Entre tanto ya estaba en la semana 22 y mi hijo se movía, pero habíamos perdido todo contacto con él: ya no lo acariciábamos, no le poníamos música ni le hablábamos. No se nos pasaba por la cabeza verlo crecer y nuestros sentimientos nos daban la razón: según los médicos jamás aprendería a andar, sería paralítico y estéril. Ya no teníamos dudas: queríamos la interrupción. En otro caso este niño tendría un infierno de vida, dolores sin cesar, nunca reiría con nosotros, nunca podría ser independiente.
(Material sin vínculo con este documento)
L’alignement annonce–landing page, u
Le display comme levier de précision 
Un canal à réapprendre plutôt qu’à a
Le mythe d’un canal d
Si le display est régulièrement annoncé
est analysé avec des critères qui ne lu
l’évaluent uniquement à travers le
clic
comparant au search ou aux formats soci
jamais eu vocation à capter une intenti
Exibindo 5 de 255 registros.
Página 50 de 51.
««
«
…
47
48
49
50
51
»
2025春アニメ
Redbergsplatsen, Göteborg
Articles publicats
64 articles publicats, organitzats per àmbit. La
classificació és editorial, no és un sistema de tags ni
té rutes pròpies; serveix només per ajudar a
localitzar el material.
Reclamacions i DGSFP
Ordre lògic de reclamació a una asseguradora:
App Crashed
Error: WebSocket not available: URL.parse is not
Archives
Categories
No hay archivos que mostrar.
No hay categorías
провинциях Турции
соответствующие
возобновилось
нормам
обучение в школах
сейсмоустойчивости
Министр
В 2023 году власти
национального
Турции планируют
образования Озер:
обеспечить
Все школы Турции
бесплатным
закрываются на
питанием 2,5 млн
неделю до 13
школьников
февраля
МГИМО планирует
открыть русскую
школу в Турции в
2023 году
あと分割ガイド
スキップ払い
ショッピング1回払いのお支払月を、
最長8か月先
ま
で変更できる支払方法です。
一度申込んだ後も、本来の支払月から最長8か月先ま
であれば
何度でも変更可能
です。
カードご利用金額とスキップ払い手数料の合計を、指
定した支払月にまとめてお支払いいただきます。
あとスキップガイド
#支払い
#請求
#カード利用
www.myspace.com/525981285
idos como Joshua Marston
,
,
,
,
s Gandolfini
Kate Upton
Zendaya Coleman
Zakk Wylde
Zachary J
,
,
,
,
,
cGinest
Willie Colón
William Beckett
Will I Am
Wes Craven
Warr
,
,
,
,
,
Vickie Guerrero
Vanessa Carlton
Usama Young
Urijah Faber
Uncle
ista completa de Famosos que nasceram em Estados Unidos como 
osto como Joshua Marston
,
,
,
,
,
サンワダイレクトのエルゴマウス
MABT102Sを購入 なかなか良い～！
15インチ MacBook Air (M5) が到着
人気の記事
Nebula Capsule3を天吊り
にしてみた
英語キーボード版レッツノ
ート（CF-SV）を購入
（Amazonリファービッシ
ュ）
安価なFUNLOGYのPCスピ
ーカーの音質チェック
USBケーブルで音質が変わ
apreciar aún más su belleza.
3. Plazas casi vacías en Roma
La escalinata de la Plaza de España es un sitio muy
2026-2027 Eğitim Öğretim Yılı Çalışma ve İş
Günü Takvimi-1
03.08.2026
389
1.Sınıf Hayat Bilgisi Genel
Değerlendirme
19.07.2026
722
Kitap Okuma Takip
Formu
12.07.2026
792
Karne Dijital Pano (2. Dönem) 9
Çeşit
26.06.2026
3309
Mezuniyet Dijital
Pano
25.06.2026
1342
Pero teníamos que darnos prisa. Los médicos nos informaron de que, a estas alturas del embarazo, se dan casos de abortos fallidos en los que, contra pronóstico, el niño no muere del todo, y luego ellos están obligados a intentar salvarle la vida. Por ello en Alemania en los abortos tardíos se elimina al niño en el vientre de la madre por medio de inyección letal o cortándole el suministro de sangre a través del cordón umbilical, mientras médico, enfermera y padres observan por ecografía cómo el corazón deja de latir. Luego se induce el parto del feto ya muerto.
Lo hice en el mismo hospital en el que trabajo. Una amiga y compañera me asistió. El tratamiento empezó a las 9 de la mañana y por la tarde ya empezaron los dolores de parto. Yo estaba segura de hacer lo correcto. Sólo hubo un momento en el que lo pasé mal: desde el pasillo llegaban las voces de un coro de niños cantando villancicos. No lo podía soportar, y poco antes de la expulsión me sobrevino un gran temor de tener que dejar que mi hijo se me fuera, y comencé a llorar. Y entonces apareció nuestro pequeño Bastian, 430 gramos, pequeño como la palma de la mano, y tan vivo. Por lo menos durante los siguientes 90 minutos. Bastian lloraba, y yo no estaba preparada para esto. Nadie me había preparado para oír el llanto de un niño tan vivo. Una auténtica persona. Después de tenerlo toda la noche en mis brazos lo tuve que entregar a la funeraria. A nuestro hijo mayor le hemos dicho que su hermano estaba muy enfermo y que su bisabuela cuida ahora de él. Sé que donde esté, estará mejor que con nosotros.”